Provided passage ▸
Iktomi and the Ducks and Other Sioux Stories

Iktomi and the Ducks and Other Sioux Stories

Iktomi and the Ducks and Other Sioux Stories

Iktomi and the Ducks and Other Sioux Stories

Synopsis

In this renowned collection of fourteen Native stories, the noted Yankton Sioux writer Zitkala-Sa (1876-1938) shares tales learned during her childhood in the late nineteenth century. Told for generations, these stories are part of both the heritage and the legacy of the Yankton Sioux, reflecting an active, continually revitalized storytelling tradition. Power, wonder, and a distinctive understanding of the world infuse these tales. Featured here are the classic adventures of the trickster spider Iktomi, as well as the exploits of formidable animal beings and such legendary characters as Iya the glutton, the giant Anuk-ite, and the hero Blood Clot boy. P. Jane Hafen provides a new introduction for this edition. Zitkala-Sa's other books include American Indian Stories and Dreams and Thunder: Stories, Poems, and "The Sun Dance Opera," both published by the University of Nebraska Press. P. Jane Hafen is an associate professor of English at the University of Nevada-Las Vegas. She is the editor of Dreams and Thunder and coeditor of A Great Plains Reader (Nebraska 2003). Agnes Picotte is a teacher at the Red Cloud Indian School and has contributed to many volumes, including Ella Deloria's Waterlily, available in a Bison Books edition.

Given instruction 1 ▸
In the synopsis, who provides the new introduction for this edition?

[Stored data]
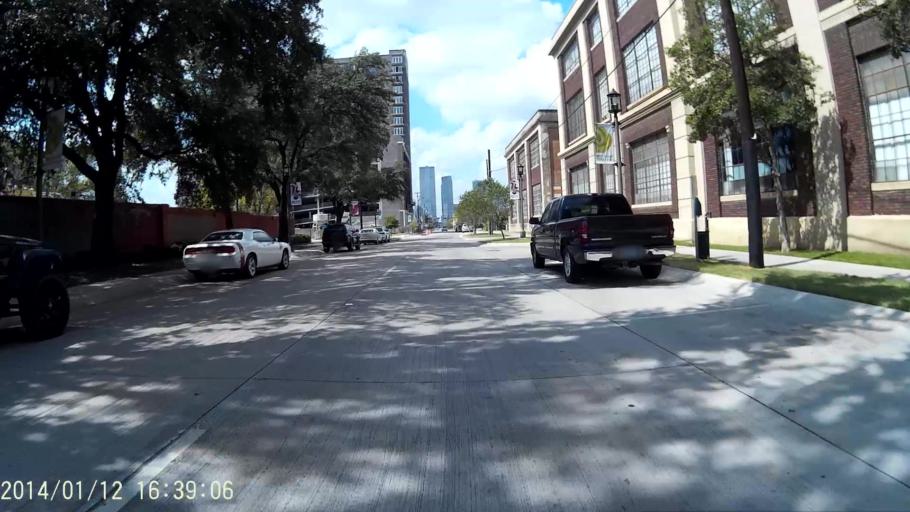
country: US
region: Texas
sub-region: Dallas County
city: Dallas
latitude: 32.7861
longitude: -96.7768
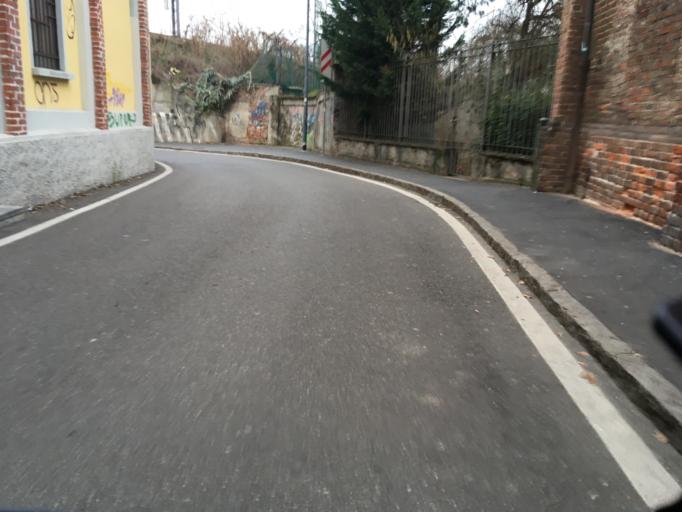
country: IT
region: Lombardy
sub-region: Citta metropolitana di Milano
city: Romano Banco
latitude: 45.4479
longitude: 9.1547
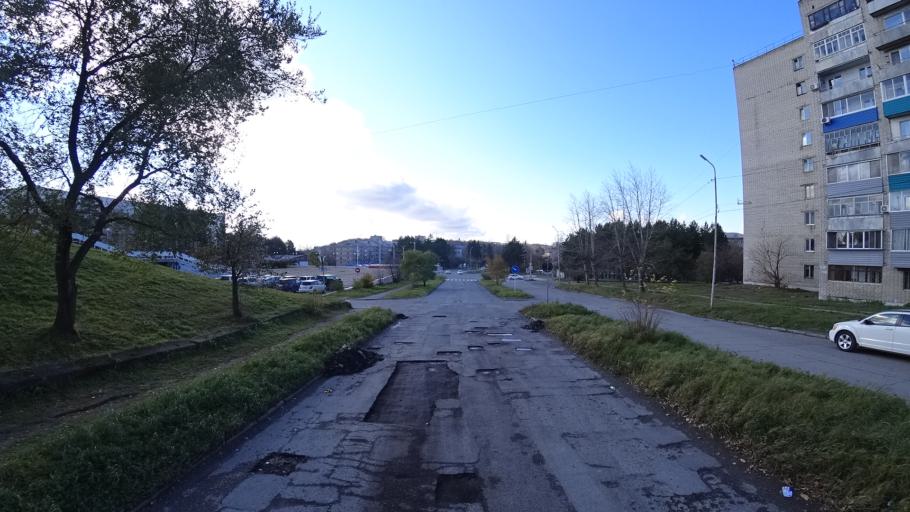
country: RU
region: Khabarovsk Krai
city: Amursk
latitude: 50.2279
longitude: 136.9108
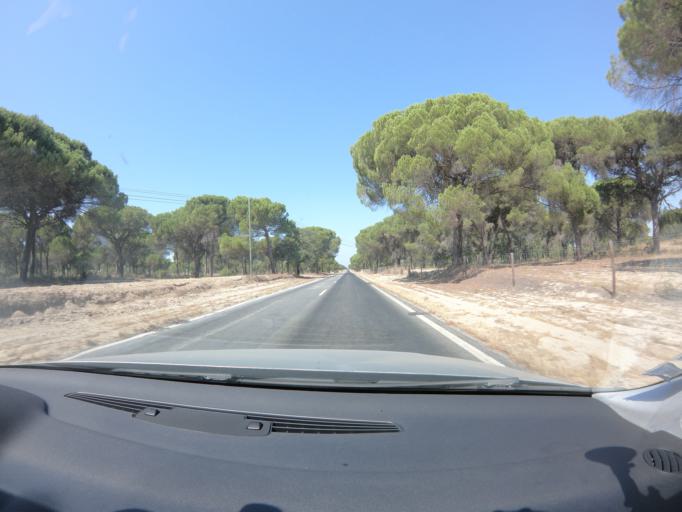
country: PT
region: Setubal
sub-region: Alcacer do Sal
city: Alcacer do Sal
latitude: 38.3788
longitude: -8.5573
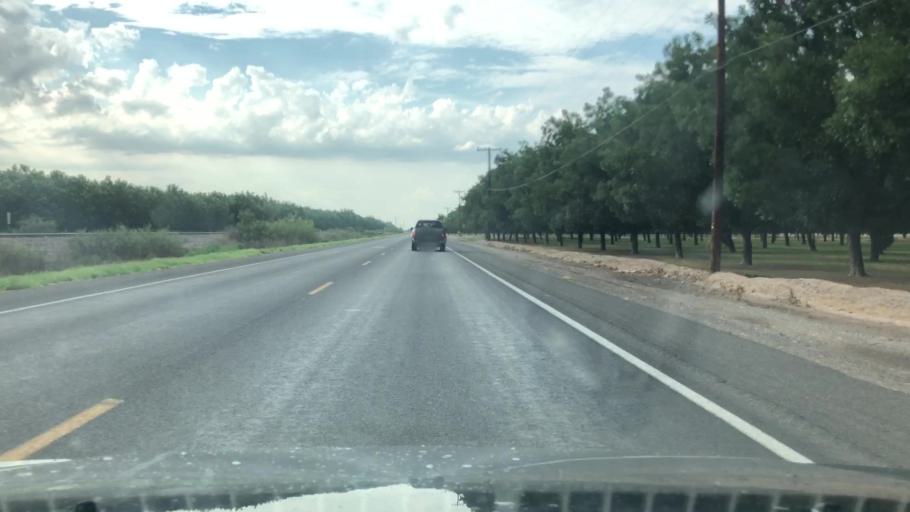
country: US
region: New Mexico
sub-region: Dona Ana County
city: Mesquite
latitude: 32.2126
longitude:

==

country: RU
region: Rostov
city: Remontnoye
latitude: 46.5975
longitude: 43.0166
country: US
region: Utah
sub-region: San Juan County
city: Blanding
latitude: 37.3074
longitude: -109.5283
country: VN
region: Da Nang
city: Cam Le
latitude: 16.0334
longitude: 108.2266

Given instruction 2 ▸
Extract every line of the records that contains the string "city", treating uppercase and lowercase as different.

Complete answer 1 ▸
P. Jane Hafen

Complete answer 2 ▸
city: Dallas
city: Romano Banco
city: Amursk
city: Alcacer do Sal
city: Mesquite
city: Remontnoye
city: Blanding
city: Cam Le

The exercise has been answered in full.